======== Reading text

Charlie Beckett: As journalism and society changes emotion is becoming a much more important dynamic in how news is produced and consumed. This is redefining the classic idea of journalistic objectivity, indeed, it is reshaping the idea of news itself.
That matters because journalism has an increasingly significant role in our lives as information, data and social media become more ubiquitous and more influential. At the moment journalists are exploring this as a professional phenomenon and citizens are seeing it as something that is personal — but I will suggest that to understand this better we need to think about the science around the relationship between emotions and understanding and behaviour.
I should say two things before I start.
Firstly, I am very much at the beginning of this line of research so today I am posing questions rather than giving answers.
Secondly, I define ‘emotion’ rather broadly — other terms might be subjectivity, personalisation, sentiment, or affective communications.
Here’s the context as I see it.
We are drowning in a sea of stories about our world. There is a daily flood of news through the new channels of the Internet combined with the traditional media that is bigger than ever before despite the business model crisis for some parts of the industry. News consumers have more access, more easily to more journalism than ever before.
That means that the news is everywhere, all the time. And it’s a different kind of news — it is networked.
As I charted in my first book SuperMedia, journalism is now interactive, inter-connected, participatory, more open, more global, multi-platform, multi-linear, a stream of data, analysis and comment. That can be wonderful. It gives the journalist extraordinary creative and communicative power. Since the 7/7 London bombings and those shaky pictures of people walking through the smoke-filled underground tunnels it is difficult to imagine any major event or issue being covered without the input of social media or digital devices. It can expand the citizen’s choice, information, engagement and understanding but it can also be confusing, distorting and even upsetting.

================
======== Supplied data

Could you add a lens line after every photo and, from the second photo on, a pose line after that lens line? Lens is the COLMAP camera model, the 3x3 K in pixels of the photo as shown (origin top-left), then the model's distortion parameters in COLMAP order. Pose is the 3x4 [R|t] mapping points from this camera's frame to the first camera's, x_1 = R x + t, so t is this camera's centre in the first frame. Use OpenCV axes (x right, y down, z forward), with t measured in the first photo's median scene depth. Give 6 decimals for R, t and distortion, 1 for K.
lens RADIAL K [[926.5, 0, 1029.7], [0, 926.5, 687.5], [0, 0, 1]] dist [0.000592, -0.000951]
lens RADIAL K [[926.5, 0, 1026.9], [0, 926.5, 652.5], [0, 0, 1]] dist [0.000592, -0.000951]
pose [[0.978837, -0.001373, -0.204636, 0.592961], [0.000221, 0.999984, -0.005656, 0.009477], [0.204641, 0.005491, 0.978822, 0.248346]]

================
======== Supplied data

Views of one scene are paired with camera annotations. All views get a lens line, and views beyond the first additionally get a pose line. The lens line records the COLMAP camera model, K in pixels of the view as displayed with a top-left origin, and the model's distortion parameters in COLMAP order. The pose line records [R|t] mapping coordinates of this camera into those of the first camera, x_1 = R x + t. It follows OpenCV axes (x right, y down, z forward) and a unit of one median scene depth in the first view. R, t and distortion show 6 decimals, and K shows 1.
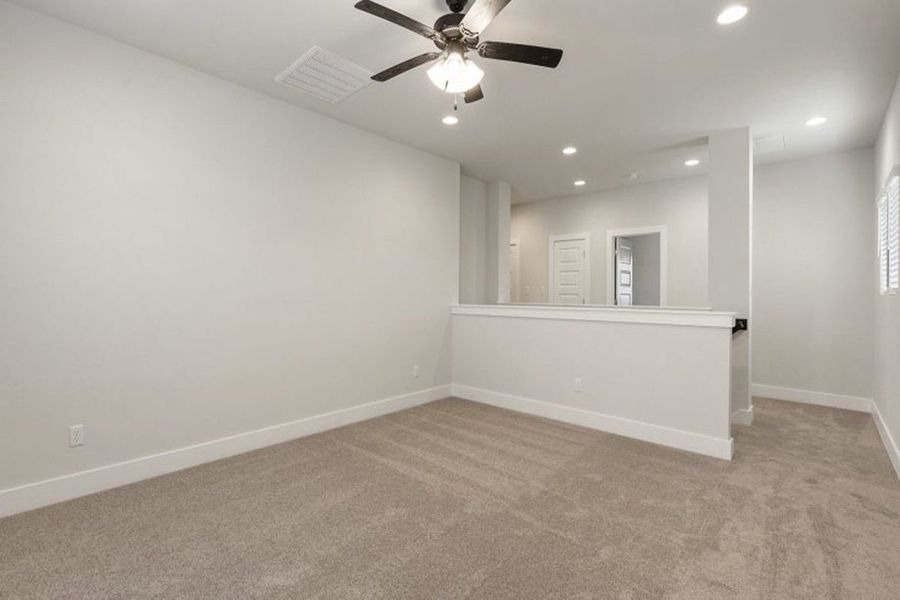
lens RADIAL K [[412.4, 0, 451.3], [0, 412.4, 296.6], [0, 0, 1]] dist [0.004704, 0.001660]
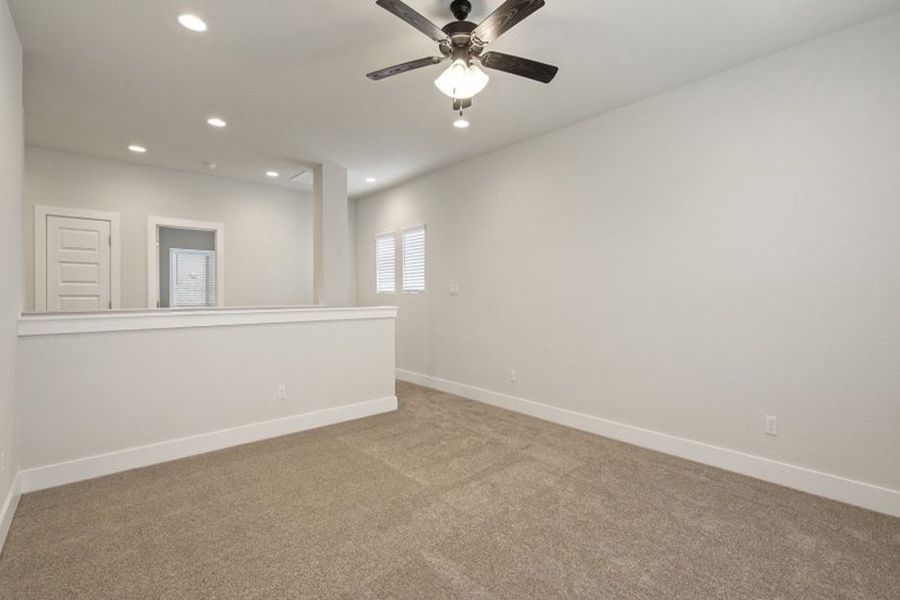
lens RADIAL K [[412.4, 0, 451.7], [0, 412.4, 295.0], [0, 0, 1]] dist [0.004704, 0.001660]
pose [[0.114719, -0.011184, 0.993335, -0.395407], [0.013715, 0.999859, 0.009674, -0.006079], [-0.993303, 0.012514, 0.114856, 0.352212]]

================

Exercise directions:
Reproduce the passage of the text on emotion in journalism above from "Charlie Beckett: As" to "understanding and behaviour.".

Problem solution:
Charlie Beckett: As journalism and society changes emotion is becoming a much more important dynamic in how news is produced and consumed. This is redefining the classic idea of journalistic objectivity, indeed, it is reshaping the idea of news itself.
That matters because journalism has an increasingly significant role in our lives as information, data and social media become more ubiquitous and more influential. At the moment journalists are exploring this as a professional phenomenon and citizens are seeing it as something that is personal — but I will suggest that to understand this better we need to think about the science around the relationship between emotions and understanding and behaviour.